TO DO
All of the data that follows should be output again without any alteration.

SUPPLIED MATERIAL
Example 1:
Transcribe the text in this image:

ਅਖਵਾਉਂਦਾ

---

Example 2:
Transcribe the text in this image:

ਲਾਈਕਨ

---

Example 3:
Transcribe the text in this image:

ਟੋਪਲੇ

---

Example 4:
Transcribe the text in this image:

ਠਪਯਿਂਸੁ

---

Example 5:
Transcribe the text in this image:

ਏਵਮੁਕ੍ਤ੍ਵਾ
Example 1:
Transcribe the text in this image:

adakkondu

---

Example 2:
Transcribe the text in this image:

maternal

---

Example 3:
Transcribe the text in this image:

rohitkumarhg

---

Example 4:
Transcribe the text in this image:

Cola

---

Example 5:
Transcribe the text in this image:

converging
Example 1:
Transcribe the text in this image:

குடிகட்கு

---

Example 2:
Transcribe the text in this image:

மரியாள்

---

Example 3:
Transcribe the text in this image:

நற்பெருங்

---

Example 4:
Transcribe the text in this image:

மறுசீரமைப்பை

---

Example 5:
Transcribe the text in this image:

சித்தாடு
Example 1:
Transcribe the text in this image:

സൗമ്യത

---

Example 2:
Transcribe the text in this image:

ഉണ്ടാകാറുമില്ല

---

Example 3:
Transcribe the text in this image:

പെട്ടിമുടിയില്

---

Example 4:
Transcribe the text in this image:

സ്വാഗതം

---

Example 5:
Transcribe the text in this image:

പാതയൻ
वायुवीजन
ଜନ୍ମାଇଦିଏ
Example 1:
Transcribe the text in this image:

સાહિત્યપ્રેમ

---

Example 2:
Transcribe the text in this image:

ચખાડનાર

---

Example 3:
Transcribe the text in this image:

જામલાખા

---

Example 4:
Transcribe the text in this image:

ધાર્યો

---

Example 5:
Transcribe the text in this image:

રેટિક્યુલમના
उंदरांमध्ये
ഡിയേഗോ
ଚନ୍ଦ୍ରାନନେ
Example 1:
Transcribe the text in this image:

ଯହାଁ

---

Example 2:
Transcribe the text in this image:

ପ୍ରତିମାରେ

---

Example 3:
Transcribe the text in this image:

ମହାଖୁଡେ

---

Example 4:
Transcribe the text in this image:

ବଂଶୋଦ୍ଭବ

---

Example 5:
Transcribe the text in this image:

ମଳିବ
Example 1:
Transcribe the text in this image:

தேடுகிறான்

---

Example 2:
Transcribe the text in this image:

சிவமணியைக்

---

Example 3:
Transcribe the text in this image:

RESPONSE TO THIS EXERCISE
Example 1:
Transcribe the text in this image:

ਅਖਵਾਉਂਦਾ

---

Example 2:
Transcribe the text in this image:

ਲਾਈਕਨ

---

Example 3:
Transcribe the text in this image:

ਟੋਪਲੇ

---

Example 4:
Transcribe the text in this image:

ਠਪਯਿਂਸੁ

---

Example 5:
Transcribe the text in this image:

ਏਵਮੁਕ੍ਤ੍ਵਾ
Example 1:
Transcribe the text in this image:

adakkondu

---

Example 2:
Transcribe the text in this image:

maternal

---

Example 3:
Transcribe the text in this image:

rohitkumarhg

---

Example 4:
Transcribe the text in this image:

Cola

---

Example 5:
Transcribe the text in this image:

converging
Example 1:
Transcribe the text in this image:

குடிகட்கு

---

Example 2:
Transcribe the text in this image:

மரியாள்

---

Example 3:
Transcribe the text in this image:

நற்பெருங்

---

Example 4:
Transcribe the text in this image:

மறுசீரமைப்பை

---

Example 5:
Transcribe the text in this image:

சித்தாடு
Example 1:
Transcribe the text in this image:

സൗമ്യത

---

Example 2:
Transcribe the text in this image:

ഉണ്ടാകാറുമില്ല

---

Example 3:
Transcribe the text in this image:

പെട്ടിമുടിയില്

---

Example 4:
Transcribe the text in this image:

സ്വാഗതം

---

Example 5:
Transcribe the text in this image:

പാതയൻ
वायुवीजन
ଜନ୍ମାଇଦିଏ
Example 1:
Transcribe the text in this image:

સાહિત્યપ્રેમ

---

Example 2:
Transcribe the text in this image:

ચખાડનાર

---

Example 3:
Transcribe the text in this image:

જામલાખા

---

Example 4:
Transcribe the text in this image:

ધાર્યો

---

Example 5:
Transcribe the text in this image:

રેટિક્યુલમના
उंदरांमध्ये
ഡിയേഗോ
ଚନ୍ଦ୍ରାନନେ
Example 1:
Transcribe the text in this image:

ଯହାଁ

---

Example 2:
Transcribe the text in this image:

ପ୍ରତିମାରେ

---

Example 3:
Transcribe the text in this image:

ମହାଖୁଡେ

---

Example 4:
Transcribe the text in this image:

ବଂଶୋଦ୍ଭବ

---

Example 5:
Transcribe the text in this image:

ମଳିବ
Example 1:
Transcribe the text in this image:

தேடுகிறான்

---

Example 2:
Transcribe the text in this image:

சிவமணியைக்

---

Example 3:
Transcribe the text in this image:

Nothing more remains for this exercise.